Reproduce every line of the material below verbatim, leaving the pictures out of your output.

START Dataset excerpt

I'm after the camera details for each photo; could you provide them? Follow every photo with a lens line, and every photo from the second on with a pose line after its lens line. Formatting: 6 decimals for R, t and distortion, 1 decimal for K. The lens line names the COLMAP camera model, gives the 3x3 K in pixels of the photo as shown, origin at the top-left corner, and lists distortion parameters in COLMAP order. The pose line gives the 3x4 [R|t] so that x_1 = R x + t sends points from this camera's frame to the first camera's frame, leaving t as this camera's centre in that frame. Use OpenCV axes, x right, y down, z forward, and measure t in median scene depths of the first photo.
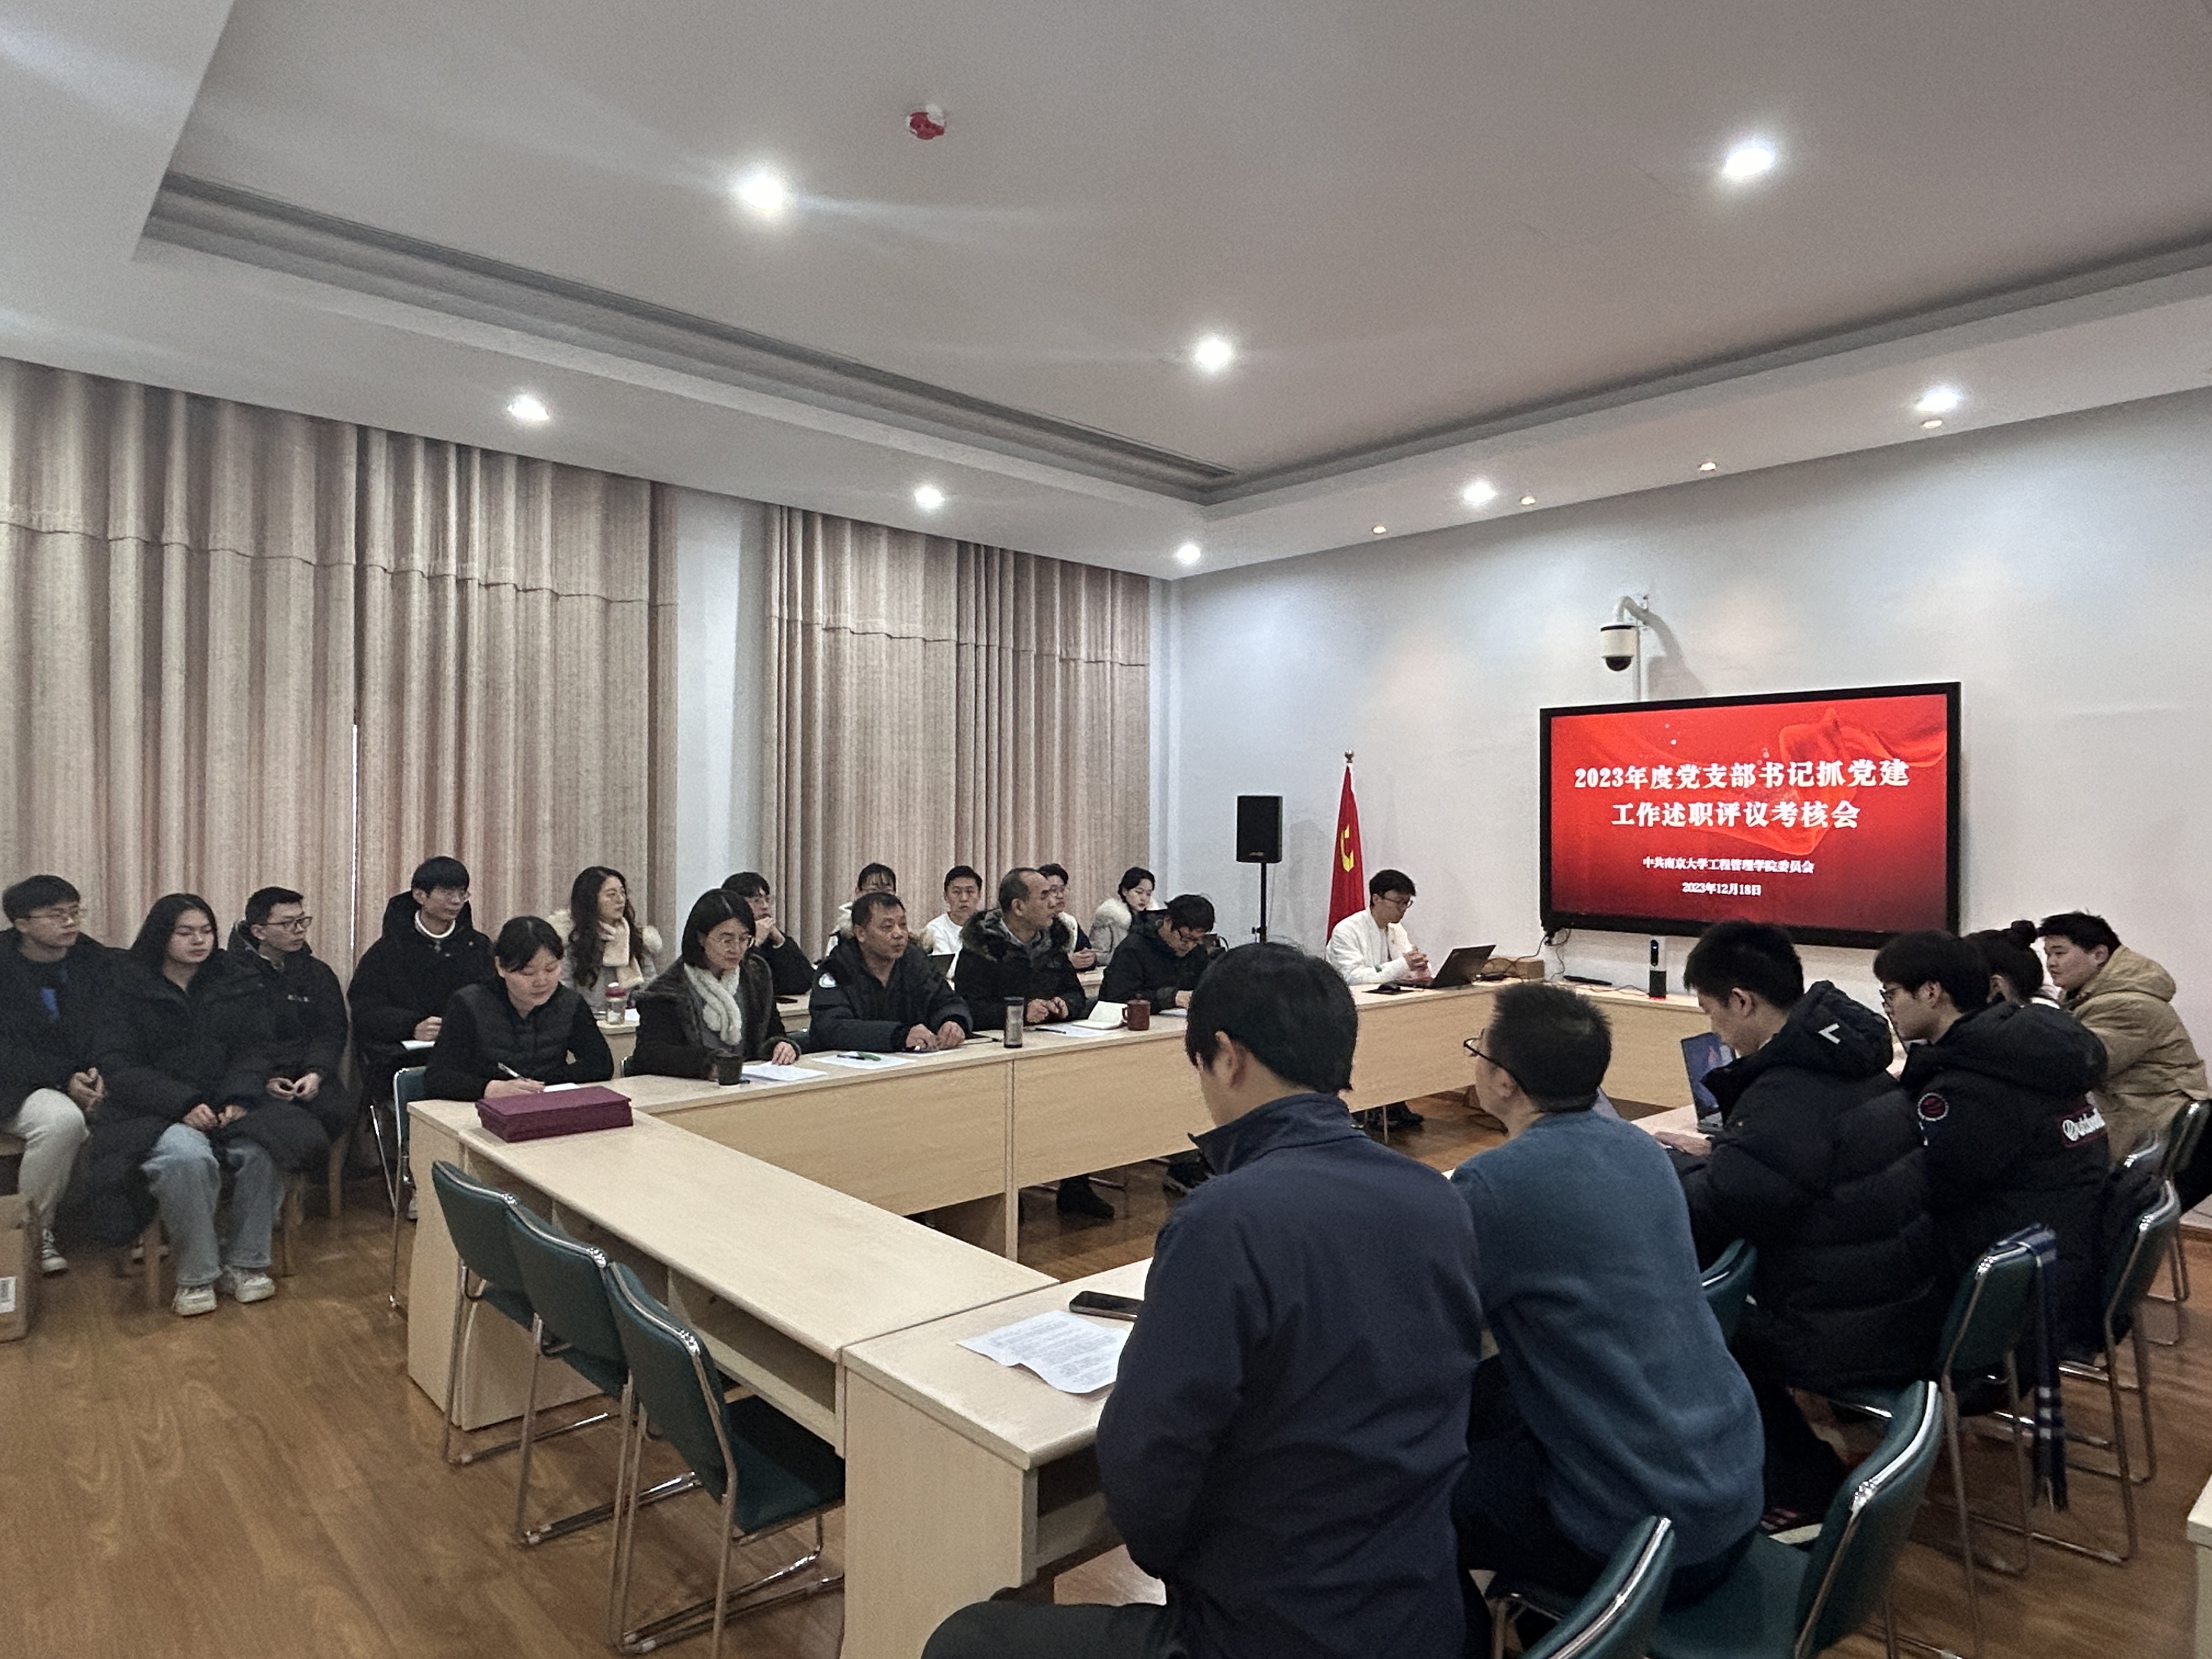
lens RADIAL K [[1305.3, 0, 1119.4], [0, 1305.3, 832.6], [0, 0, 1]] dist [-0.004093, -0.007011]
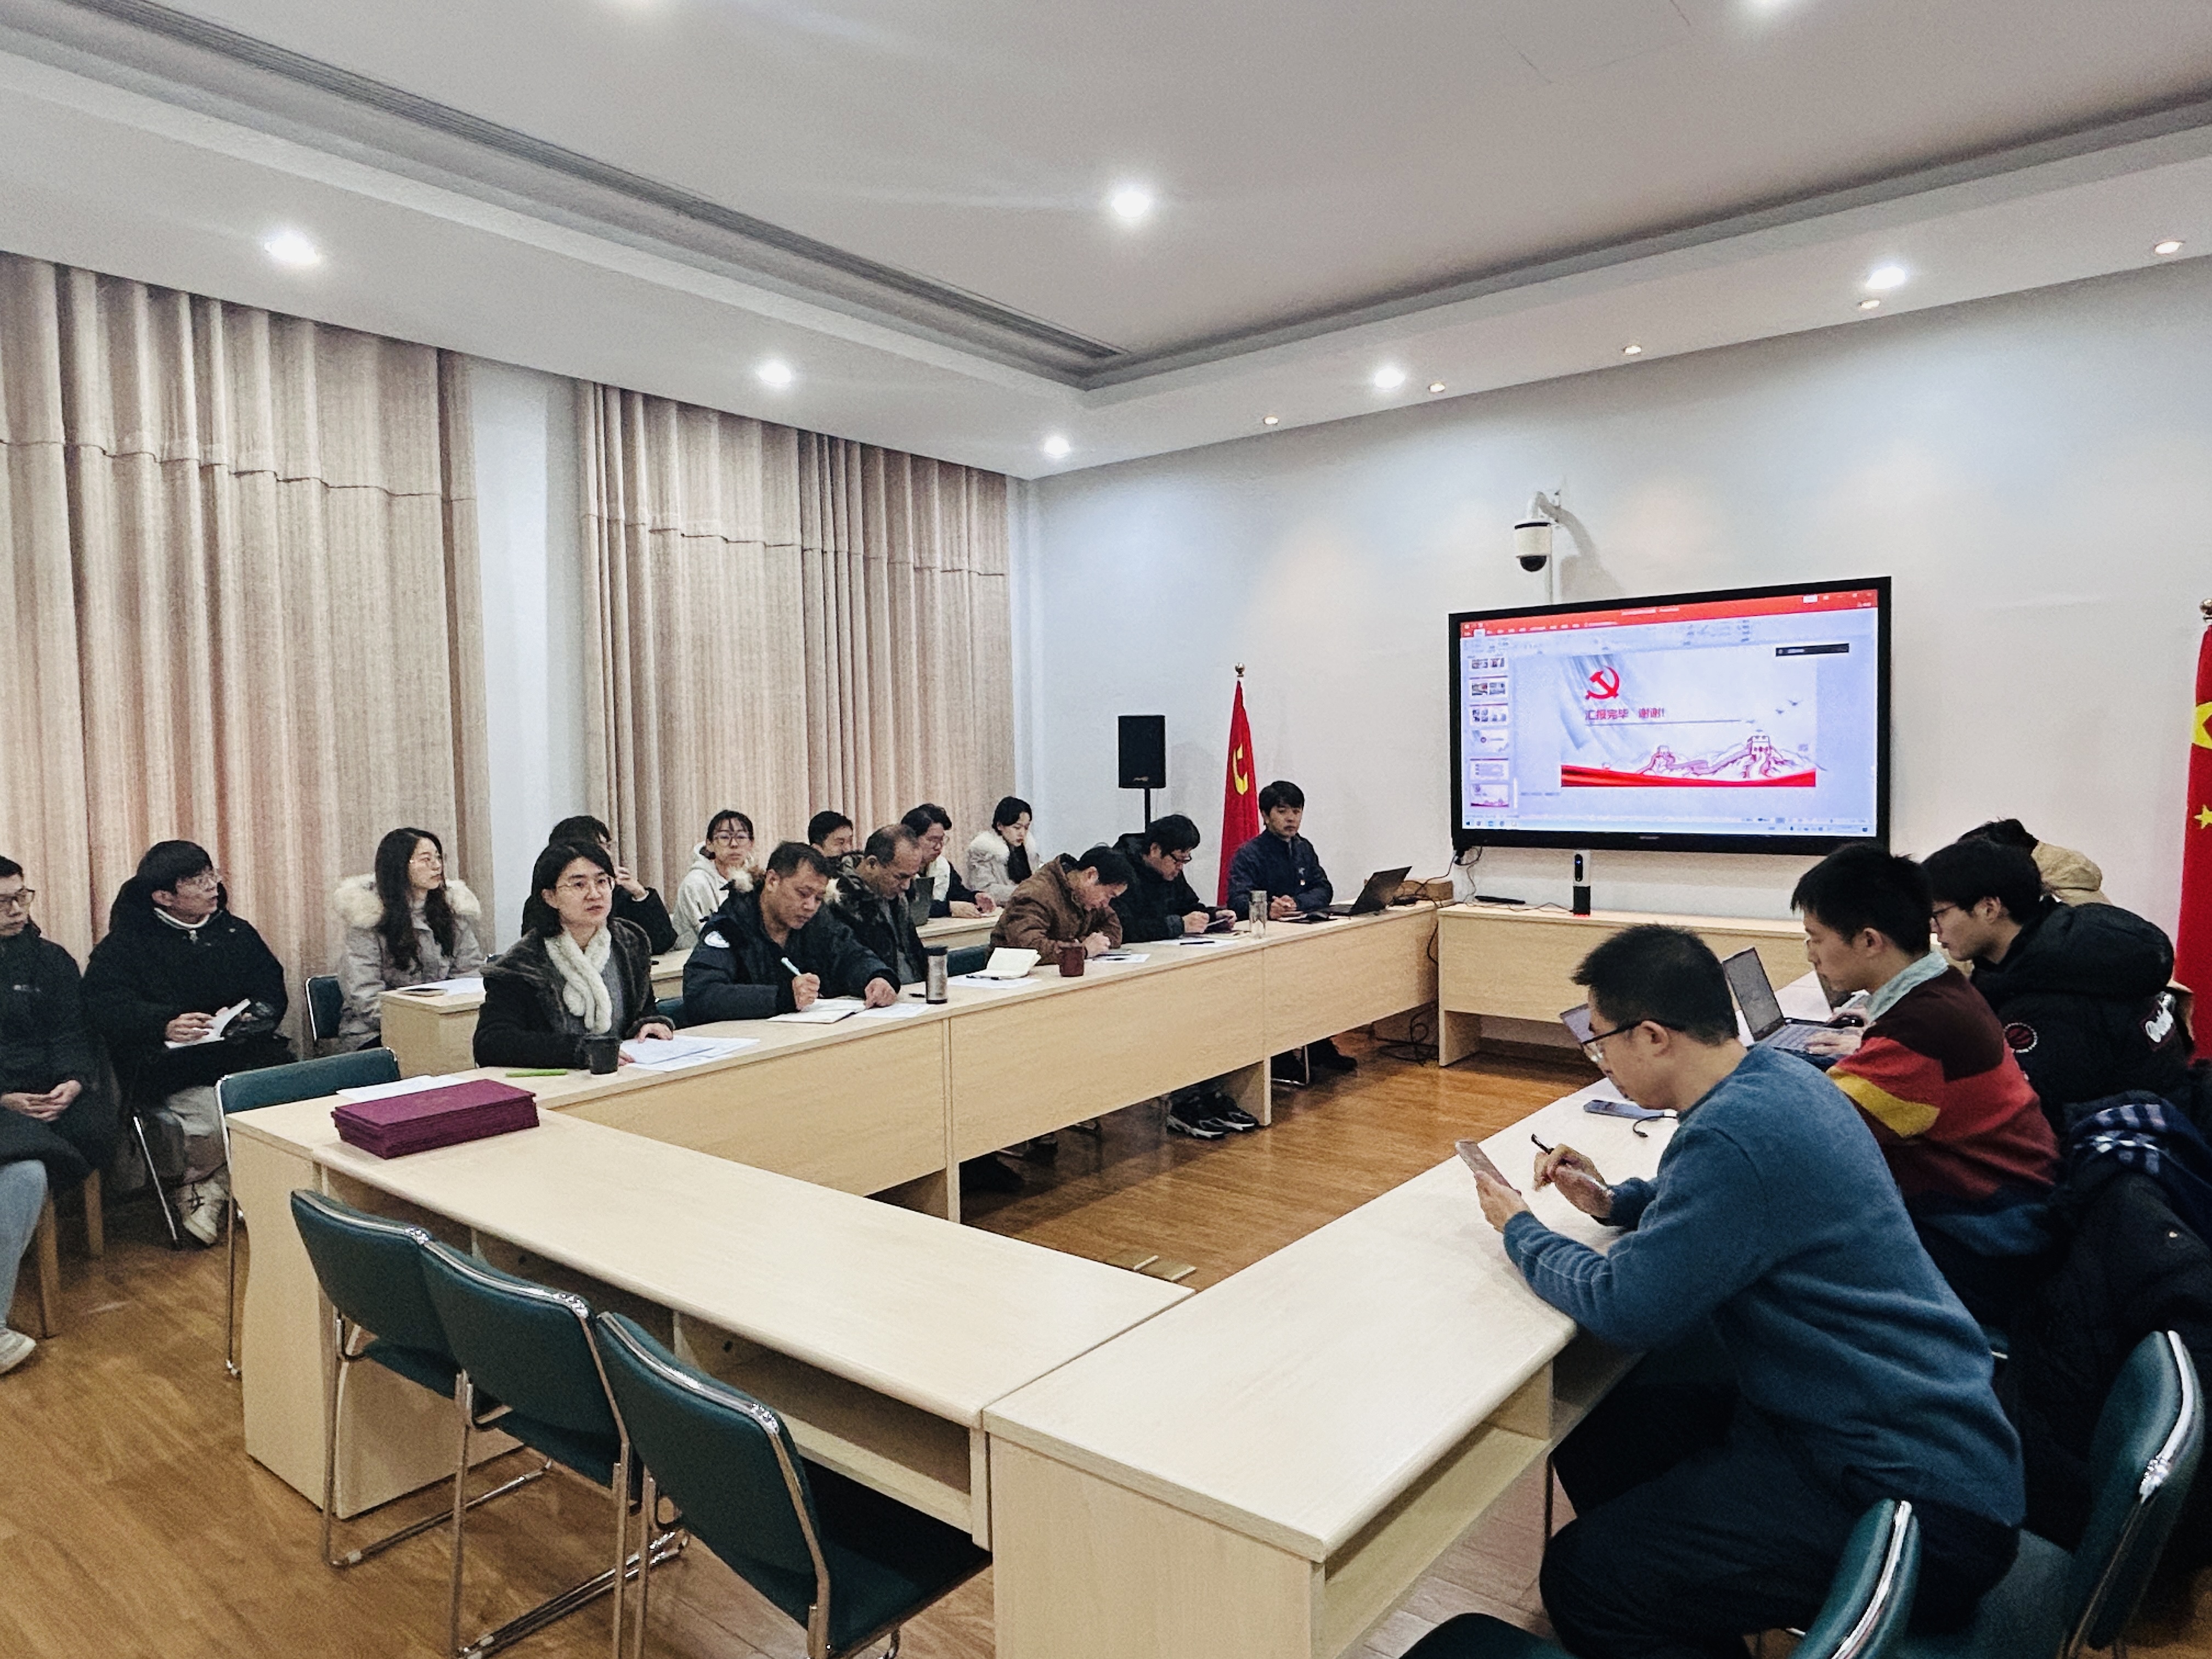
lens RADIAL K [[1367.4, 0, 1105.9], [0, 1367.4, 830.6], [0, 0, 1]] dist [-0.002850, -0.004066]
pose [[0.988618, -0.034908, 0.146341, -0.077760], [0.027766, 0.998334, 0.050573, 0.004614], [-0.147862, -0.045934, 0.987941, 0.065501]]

END Dataset excerpt

=== Solution to the exercise ===
I'm after the camera details for each photo; could you provide them? Follow every photo with a lens line, and every photo from the second on with a pose line after its lens line. Formatting: 6 decimals for R, t and distortion, 1 decimal for K. The lens line names the COLMAP camera model, gives the 3x3 K in pixels of the photo as shown, origin at the top-left corner, and lists distortion parameters in COLMAP order. The pose line gives the 3x4 [R|t] so that x_1 = R x + t sends points from this camera's frame to the first camera's frame, leaving t as this camera's centre in that frame. Use OpenCV axes, x right, y down, z forward, and measure t in median scene depths of the first photo.
lens RADIAL K [[1305.3, 0, 1119.4], [0, 1305.3, 832.6], [0, 0, 1]] dist [-0.004093, -0.007011]
lens RADIAL K [[1367.4, 0, 1105.9], [0, 1367.4, 830.6], [0, 0, 1]] dist [-0.002850, -0.004066]
pose [[0.988618, -0.034908, 0.146341, -0.077760], [0.027766, 0.998334, 0.050573, 0.004614], [-0.147862, -0.045934, 0.987941, 0.065501]]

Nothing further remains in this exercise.